# I Think my cichlids have mated as well as my pletcostomus



## julieandjuliana (Feb 16, 2013)

I have a 100 gal tank, with a few albino convicts, a few black convicts, an albino red oscar, a bumblebee, and two plecostomus , i just bought the bumblebee for my daughter and when i got it home i decided to clean the entire tank (wow 4 hours hard work) and then i let the bumblebee go, it is a female, she wasnt attacked or harrassed but the fish all seemed to act weird...and the next morning i woke up to tons of eggs in the tank, and now i have like 5 differant types of eggs/fry. some are the round white ones, some are round and orange, brown and prickly, one that looks like a snake head lol and a few that look like little crickets, how do i know which eggs are which and is it possible for an albino convict to mate with the albino red oscar or a black convict with the bumblebee, i'm so confused as to what i have right now. and fyi before i bought the bumblebee they never acted this way and never laid eggs like this.


----------



## weedkiller (Nov 18, 2012)

seems by doing a spring clean you may have triggered one thing they was waiting for.... clean water 
congratulations now run along and go buy half a dozen large tanks lol
just kidding


----------



## kay-bee (Dec 6, 2006)

*is it possible for an albino convict to mate with the albino red oscar*

No.

*or a black convict with the bumblebee*

No.

How large is the bumblebee (any possibility that it was mouthbrooding when you got it? they carry eggs and fry in the mouths for several weeks). Bumblebee's, like all mouthbrooding mbunas, tend to release they're progeny only when they fully developed and capable of free swimming.

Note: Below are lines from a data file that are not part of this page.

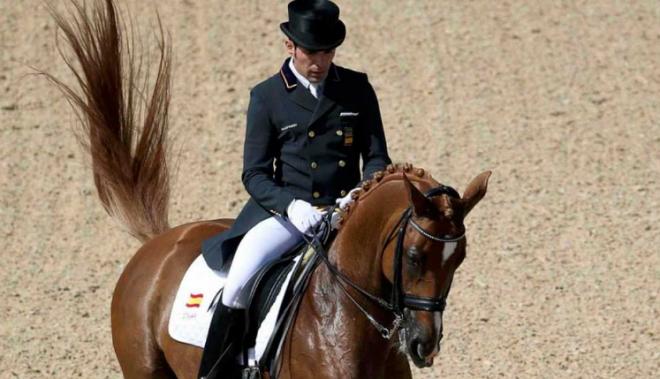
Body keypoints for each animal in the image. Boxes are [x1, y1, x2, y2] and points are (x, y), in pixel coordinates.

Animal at [46, 1, 490, 378]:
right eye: (414, 257)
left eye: (459, 259)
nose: (424, 346)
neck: (345, 315)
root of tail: (158, 242)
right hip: (144, 369)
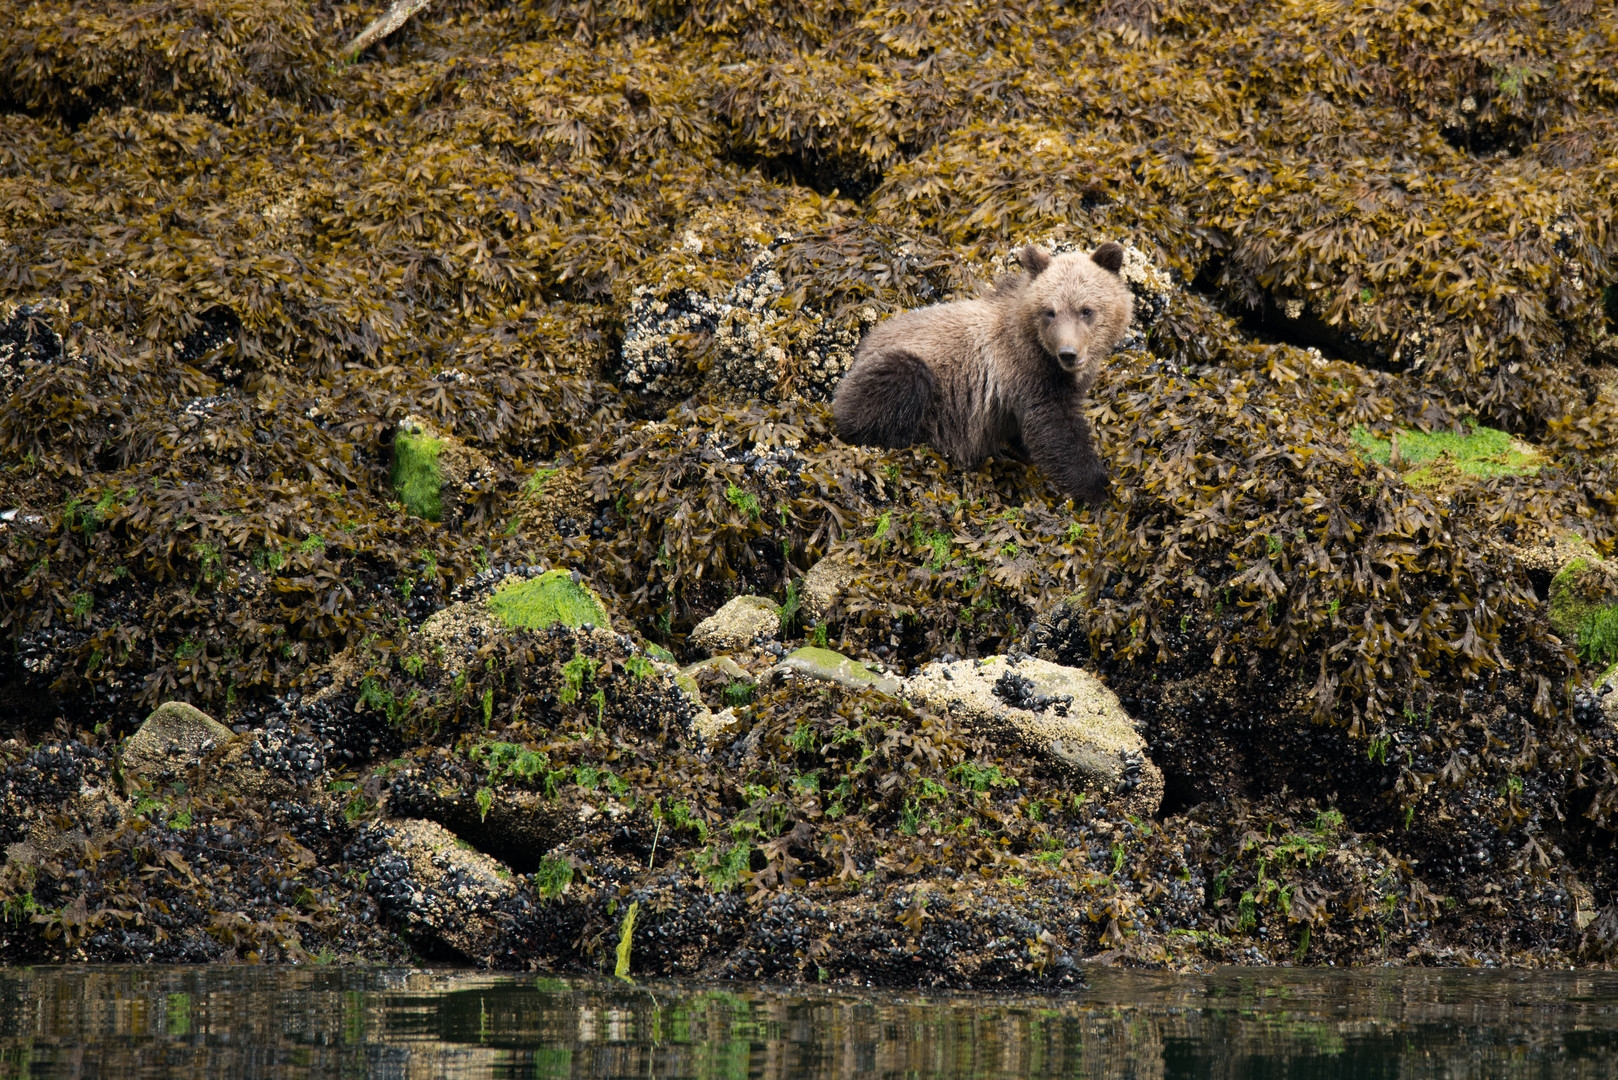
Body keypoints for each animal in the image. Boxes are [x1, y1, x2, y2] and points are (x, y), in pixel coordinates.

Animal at [828, 242, 1132, 505]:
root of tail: (862, 347)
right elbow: (1056, 433)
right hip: (905, 367)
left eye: (1086, 310)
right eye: (1050, 311)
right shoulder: (1027, 373)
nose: (1068, 352)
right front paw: (1099, 488)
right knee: (894, 387)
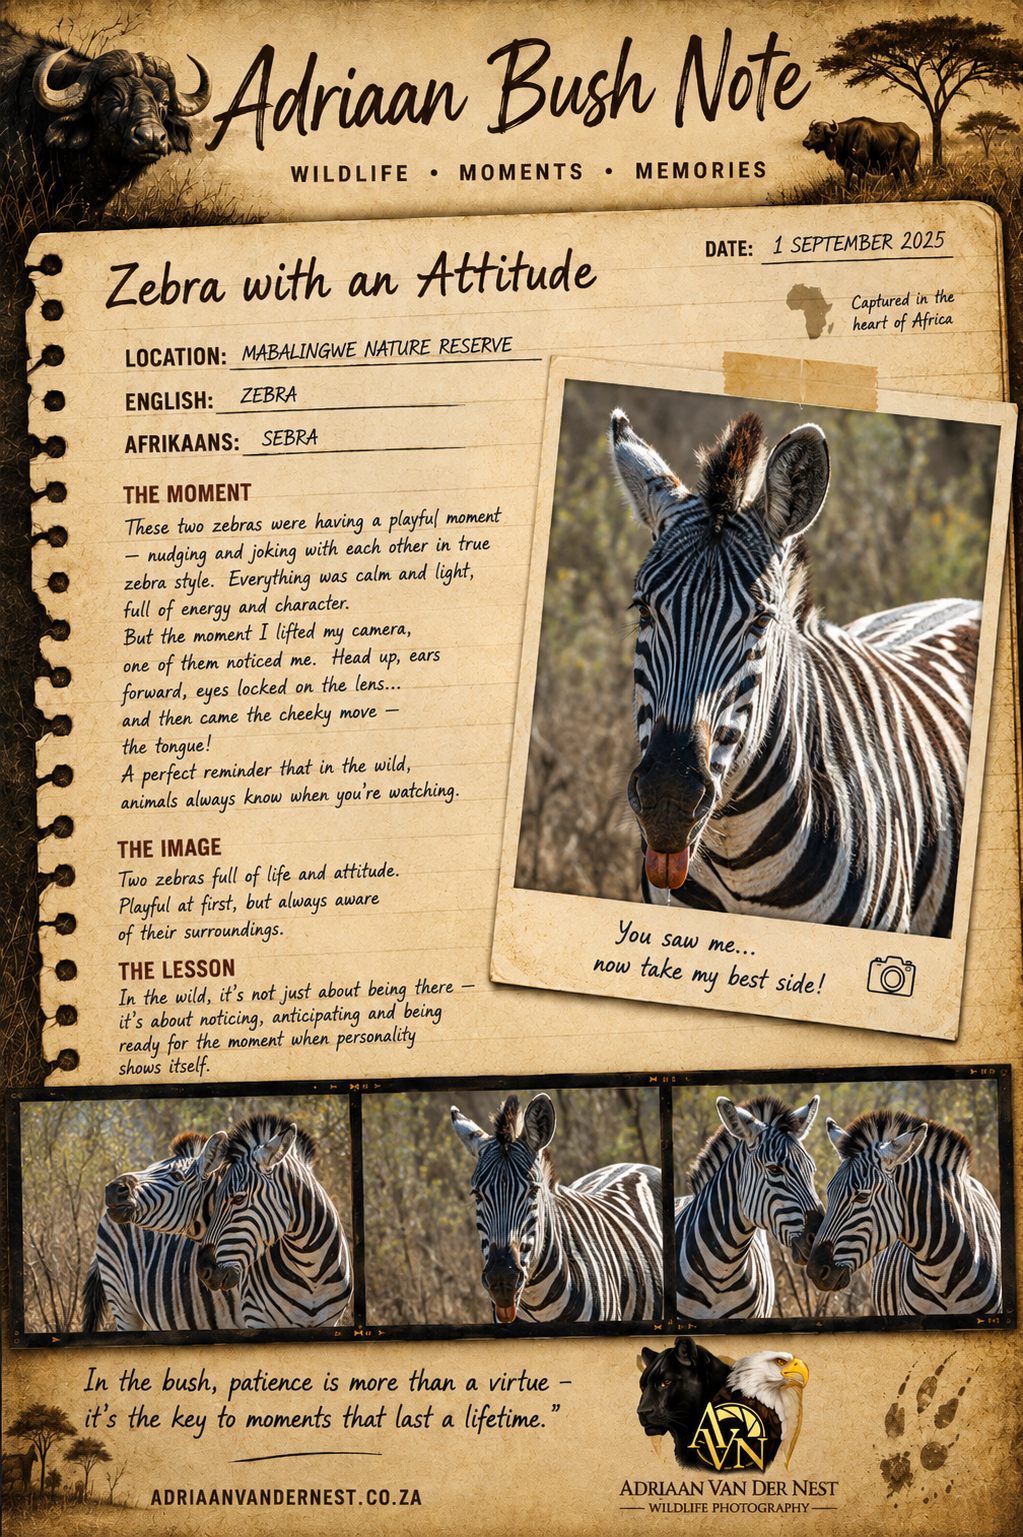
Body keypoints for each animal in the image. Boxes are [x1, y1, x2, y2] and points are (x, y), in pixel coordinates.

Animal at [196, 1115, 352, 1328]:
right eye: (215, 1198)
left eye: (238, 1199)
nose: (203, 1269)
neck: (312, 1273)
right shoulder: (257, 1317)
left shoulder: (329, 1321)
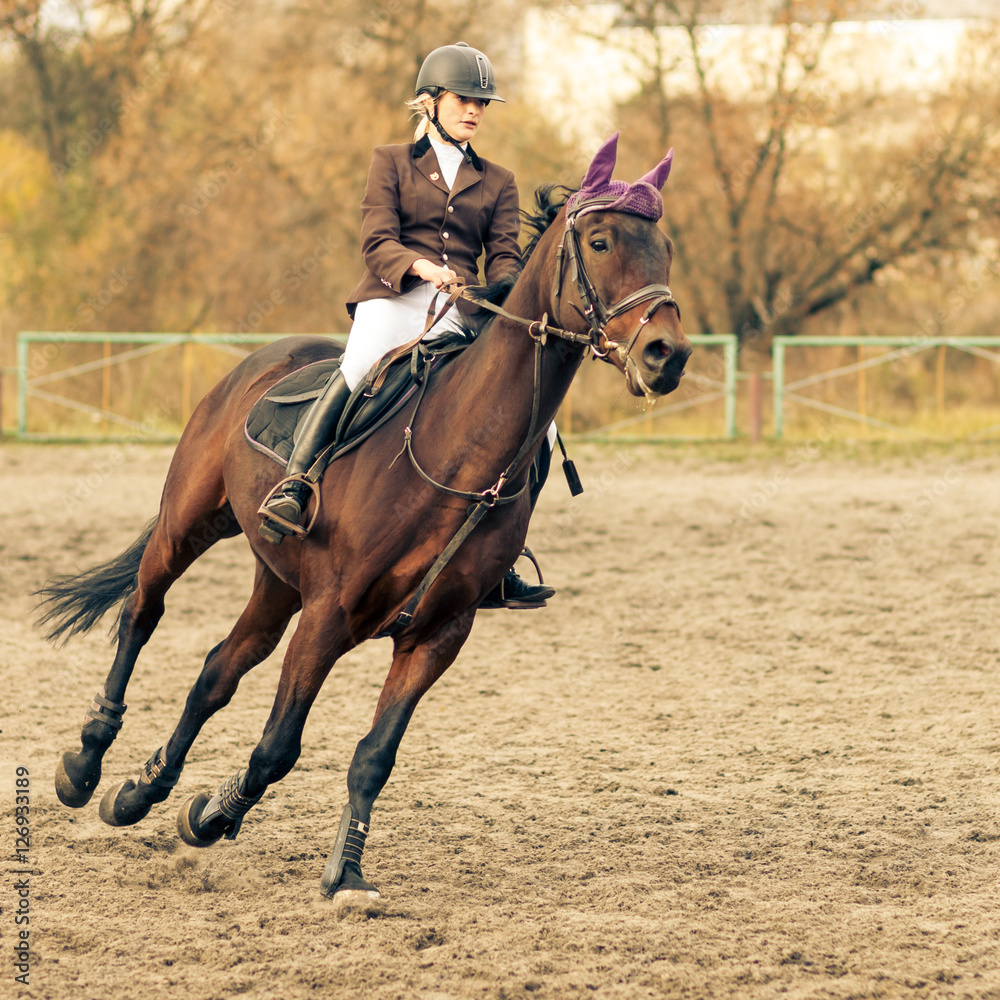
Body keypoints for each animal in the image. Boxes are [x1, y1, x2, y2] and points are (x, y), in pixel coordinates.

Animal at [41, 129, 696, 904]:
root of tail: (261, 360)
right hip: (188, 527)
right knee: (143, 613)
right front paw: (214, 814)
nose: (667, 355)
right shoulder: (329, 614)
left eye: (664, 249)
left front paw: (338, 869)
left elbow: (373, 756)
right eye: (598, 241)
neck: (454, 448)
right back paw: (86, 766)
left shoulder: (437, 633)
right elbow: (277, 748)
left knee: (217, 670)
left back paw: (141, 791)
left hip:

Most likely they're convicts or pleco's.

Time will tell.


----------



## lohachata (Jan 27, 2006)

i am with kay-bee here...convicts are convicts...you may well have 2 or 3 pairs between them..what kind of plecos ?? they do not normally lay their eggs out in the open..
and the little live ones i am pretty sure are from the bumblebee..
usually white eggs are not fertile..


----------